- [Set task]: Repeat the part of the data that opens with the line containing "name author: (Britton" and runs through the end of the data, copying every line exactly.

[Collection entries]
▼▼▼

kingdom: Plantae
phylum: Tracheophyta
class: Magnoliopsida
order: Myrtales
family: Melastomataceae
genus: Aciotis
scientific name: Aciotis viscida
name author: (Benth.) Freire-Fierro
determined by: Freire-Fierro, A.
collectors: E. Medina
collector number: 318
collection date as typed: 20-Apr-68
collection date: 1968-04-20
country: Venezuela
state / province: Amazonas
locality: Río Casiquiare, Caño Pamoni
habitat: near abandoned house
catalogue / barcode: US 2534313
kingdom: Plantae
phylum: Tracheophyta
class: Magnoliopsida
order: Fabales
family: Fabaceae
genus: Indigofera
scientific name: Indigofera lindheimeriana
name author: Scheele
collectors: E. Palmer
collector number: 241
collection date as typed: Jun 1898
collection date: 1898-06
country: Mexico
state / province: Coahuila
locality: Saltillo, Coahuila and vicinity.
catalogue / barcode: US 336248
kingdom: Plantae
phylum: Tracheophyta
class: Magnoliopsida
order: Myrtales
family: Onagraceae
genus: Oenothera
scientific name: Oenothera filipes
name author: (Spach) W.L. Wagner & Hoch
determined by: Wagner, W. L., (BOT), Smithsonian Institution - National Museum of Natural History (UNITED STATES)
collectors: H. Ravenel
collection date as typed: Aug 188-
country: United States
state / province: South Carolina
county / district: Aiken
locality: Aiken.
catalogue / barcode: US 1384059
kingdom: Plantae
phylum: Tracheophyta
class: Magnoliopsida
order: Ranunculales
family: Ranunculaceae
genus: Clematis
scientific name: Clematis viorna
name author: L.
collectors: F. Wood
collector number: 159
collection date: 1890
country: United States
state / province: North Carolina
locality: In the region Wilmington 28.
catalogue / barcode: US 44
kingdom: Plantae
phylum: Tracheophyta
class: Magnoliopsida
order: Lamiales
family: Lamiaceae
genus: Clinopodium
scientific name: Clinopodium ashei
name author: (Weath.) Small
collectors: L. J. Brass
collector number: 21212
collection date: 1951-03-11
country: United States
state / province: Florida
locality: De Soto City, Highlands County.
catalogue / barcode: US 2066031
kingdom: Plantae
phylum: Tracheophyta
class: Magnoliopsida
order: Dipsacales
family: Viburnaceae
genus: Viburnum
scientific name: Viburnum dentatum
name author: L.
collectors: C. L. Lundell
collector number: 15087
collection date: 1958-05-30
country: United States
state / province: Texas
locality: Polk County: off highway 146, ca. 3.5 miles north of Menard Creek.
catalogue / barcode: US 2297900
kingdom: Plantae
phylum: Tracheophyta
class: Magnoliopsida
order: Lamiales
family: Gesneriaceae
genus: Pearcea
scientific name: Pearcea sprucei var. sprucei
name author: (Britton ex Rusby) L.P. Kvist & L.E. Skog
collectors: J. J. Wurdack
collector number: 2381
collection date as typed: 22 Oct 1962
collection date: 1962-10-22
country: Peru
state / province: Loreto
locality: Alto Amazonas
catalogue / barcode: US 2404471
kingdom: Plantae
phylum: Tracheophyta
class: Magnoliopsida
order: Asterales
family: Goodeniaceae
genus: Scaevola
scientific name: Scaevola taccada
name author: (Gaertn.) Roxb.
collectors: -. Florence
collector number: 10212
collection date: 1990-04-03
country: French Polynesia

▲▲▲

- [Reply to the exercise]:
name author: (Britton ex Rusby) L.P. Kvist & L.E. Skog
collectors: J. J. Wurdack
collector number: 2381
collection date as typed: 22 Oct 1962
collection date: 1962-10-22
country: Peru
state / province: Loreto
locality: Alto Amazonas
catalogue / barcode: US 2404471
kingdom: Plantae
phylum: Tracheophyta
class: Magnoliopsida
order: Asterales
family: Goodeniaceae
genus: Scaevola
scientific name: Scaevola taccada
name author: (Gaertn.) Roxb.
collectors: -. Florence
collector number: 10212
collection date: 1990-04-03
country: French Polynesia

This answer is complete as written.